Zu Wort kommen sowohl — geht man nach dem Vornamen — männliche als auch weibliche dieser „Generation“ Zugehörige. Dem Willen des amtierenden Nachfolgers Werner von Blombergs, Boris Pistorius (SPD), zufolge sind Letztere hier freilich nicht gleichberechtigt (Archivversion), weil’se halt nicht müssen. Völlig folgerichtig äußert sich also die „Generation Z“ wie folgt: Für eine Wehrpflicht sprechen sich ein Luis, eine Isabel, eine Mariya, eine Isolde und eine Annika aus. Gegen eine Wehrpflicht äußern sich ein Christoph, ein Giosue (anscheinend ist das ein zulässiger Vorname), ein Sven und ein Bastian. Ich weiß nicht, was diesen Luis geritten hat (ob er wohl die „NZZ“ liest?), erkenne aber — rein statistisch — ein Muster: Auch bei diesen jungen Leuten ist es nicht das Alter, das die Wehrpflicht fürchtet; es ist die Verpflichtung, die die Wehrpflicht fürchtet.
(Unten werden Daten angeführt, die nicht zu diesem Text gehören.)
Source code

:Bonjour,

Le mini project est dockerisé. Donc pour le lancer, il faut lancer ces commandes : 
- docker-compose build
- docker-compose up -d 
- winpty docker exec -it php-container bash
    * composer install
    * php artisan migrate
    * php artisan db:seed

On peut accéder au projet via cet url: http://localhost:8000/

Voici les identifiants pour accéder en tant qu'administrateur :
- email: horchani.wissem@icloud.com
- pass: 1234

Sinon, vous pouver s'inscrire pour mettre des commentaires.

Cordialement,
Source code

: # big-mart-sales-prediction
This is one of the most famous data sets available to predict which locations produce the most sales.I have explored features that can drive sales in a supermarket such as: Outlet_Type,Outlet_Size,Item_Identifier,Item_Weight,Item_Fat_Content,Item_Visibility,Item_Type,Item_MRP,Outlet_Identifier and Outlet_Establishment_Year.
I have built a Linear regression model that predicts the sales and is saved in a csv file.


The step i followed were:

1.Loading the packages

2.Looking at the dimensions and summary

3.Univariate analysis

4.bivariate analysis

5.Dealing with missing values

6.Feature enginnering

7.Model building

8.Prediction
„Die Gleichberechtigung von Frauen und Männern ist ein hohes Gut“ (SPD.de), dem halte ich entgegen: Die Gleichberechtigung von Frauen und Männern (was an Geschlechtern wohl zu reichen scheint) ist ein Luxus, den sich zu leisten nur dem Russen nützt. Vorwärts immer.


Gleichberechtigung schön und gut,
nun muss man aber Kriege auch gewinnen wollen. Nur hinzugehen
bringt, wie die gesamte Veranstaltung
überhaupt, recht wenig.
Dabeisein ist in Kriegen eben nicht alles. Der olympische Gedanke allein, hat schon manches Leben gekostet.
Ich denke da weit zurück in den schulischen Turnunterricht. Jungs und Mädels wärmen sich gemeinsam laufend auf. Der x‑beinige Laufstil lässt sich heute im Fitnesstudio gut kompensieren und Völkerball ist aus der Mode.….…
Ich hoffe, der Russe wird beim Sturm auf seine Stellungen verständnisvoll reagieren.